Maureen Galindo, candidata democrata ao Congresso pelo Texas 35º Distrito, enfrenta condenação bipartidária e acusações de antisemitismo após afirmar ter interesse em transformar um centro de detenção de imigração em uma “prisão para Zionistas americanos” caso seja eleita. A declaração ocorreu antes da eleição primária e gerou reação de líderes democratas e republicanos.
A campanha de Galindo disputaria o segundo turno contra Johnny Garcia. O distrito abrange partes de San Antonio e condados vizinhos, e tem trajetória histórica de domínio democrata, mas tornou-se competitivo após redefinição de distritos no meio da década. A contenda ocorre em meio a um ambiente eleitoral tenso.
No dia seguinte, Galindo afirmou em entrevista a uma rádio local que não é antissemita, mas criticou o que chamou de influência de grupos apoiados por Israel e prometeu ações legais contra representantes vinculados a tais grupos.

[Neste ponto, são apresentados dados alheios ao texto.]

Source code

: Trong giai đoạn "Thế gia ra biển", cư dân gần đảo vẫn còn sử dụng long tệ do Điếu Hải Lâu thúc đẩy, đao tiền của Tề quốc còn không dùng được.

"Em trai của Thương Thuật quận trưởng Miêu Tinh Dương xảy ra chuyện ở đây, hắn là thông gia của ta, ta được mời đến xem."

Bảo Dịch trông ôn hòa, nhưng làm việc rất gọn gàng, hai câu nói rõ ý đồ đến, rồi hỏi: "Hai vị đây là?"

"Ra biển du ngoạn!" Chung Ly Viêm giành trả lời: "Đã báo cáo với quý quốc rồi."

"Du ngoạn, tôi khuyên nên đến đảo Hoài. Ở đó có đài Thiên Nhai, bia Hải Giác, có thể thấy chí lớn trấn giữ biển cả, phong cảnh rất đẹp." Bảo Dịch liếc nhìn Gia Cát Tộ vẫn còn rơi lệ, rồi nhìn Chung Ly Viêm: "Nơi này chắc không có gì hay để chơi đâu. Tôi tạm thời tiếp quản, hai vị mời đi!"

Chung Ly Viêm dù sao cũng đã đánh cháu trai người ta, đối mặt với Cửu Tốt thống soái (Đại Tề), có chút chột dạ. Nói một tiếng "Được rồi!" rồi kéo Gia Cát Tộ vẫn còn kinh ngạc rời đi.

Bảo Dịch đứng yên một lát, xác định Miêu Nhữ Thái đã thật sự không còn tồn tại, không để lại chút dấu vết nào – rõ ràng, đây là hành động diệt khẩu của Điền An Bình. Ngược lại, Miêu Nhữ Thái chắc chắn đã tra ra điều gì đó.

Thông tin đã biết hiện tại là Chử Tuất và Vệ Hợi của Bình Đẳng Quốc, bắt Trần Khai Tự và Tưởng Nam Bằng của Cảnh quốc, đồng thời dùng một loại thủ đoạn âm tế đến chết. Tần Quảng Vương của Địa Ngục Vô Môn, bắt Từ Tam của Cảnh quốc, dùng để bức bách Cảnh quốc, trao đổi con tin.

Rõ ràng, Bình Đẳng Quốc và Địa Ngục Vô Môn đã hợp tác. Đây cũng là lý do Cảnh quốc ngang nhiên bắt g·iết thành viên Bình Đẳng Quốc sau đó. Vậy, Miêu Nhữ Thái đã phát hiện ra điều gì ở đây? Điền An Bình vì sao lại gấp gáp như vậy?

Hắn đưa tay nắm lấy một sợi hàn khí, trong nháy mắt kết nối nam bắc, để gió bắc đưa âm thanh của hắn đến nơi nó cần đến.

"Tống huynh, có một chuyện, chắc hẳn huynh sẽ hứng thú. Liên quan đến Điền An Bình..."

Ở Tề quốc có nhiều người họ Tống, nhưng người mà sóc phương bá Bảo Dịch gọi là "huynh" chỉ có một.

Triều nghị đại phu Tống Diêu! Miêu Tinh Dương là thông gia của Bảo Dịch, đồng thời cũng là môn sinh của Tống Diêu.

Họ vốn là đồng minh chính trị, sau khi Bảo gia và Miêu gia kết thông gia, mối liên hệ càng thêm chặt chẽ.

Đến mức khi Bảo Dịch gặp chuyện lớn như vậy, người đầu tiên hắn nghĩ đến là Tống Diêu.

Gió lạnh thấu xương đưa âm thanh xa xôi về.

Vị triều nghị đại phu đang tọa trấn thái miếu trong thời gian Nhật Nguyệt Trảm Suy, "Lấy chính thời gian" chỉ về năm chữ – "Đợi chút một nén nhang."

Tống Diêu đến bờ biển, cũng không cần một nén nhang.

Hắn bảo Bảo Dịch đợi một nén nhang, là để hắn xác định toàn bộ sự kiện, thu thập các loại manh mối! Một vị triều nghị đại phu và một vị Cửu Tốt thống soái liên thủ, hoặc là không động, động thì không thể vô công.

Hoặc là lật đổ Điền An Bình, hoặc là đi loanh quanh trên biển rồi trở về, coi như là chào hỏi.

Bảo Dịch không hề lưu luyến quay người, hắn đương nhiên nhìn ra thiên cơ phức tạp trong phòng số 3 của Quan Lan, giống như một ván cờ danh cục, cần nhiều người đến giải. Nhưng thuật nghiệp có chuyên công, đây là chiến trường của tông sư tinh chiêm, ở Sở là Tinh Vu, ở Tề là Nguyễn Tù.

A resposta dos democratas incluiu críticas duras à retórica e à possível cooptação de recursos de apoiadores republicanos.
Uma pacificação narrativa envolve Lead Left Pac, grupo de ação política que financiou parte da campanha de Galindo com mais de 900 mil dólares, segundo registros federais. O PAC não revelou seus doadores e investiu principalmente em anúncios voltados ao runoff, incluindo materiais de correspondência.
Na esfera interna do Partido, líderes como Hakeem Jeffries e Suzan DelBene defenderam que as declarações são perigosas e inadequadas para a política democrática, pedindo que o GOP interrompa o apoio à candidatura. AOC também criticou o tom da fala, sugerindo a necessidade de transparência sobre o financiamento.
Garcia respondeu às acusações dizendo que as falas de Galindo propagam teorias da conspiração e discurso de ódio, atribuindo o financiamento de terceiros como tentativa de facilitar a vitória dela, dificultando a disputa de novembro. O representante James Talarico, aliado aos democratas, optou por não participar da campanha com Galindo.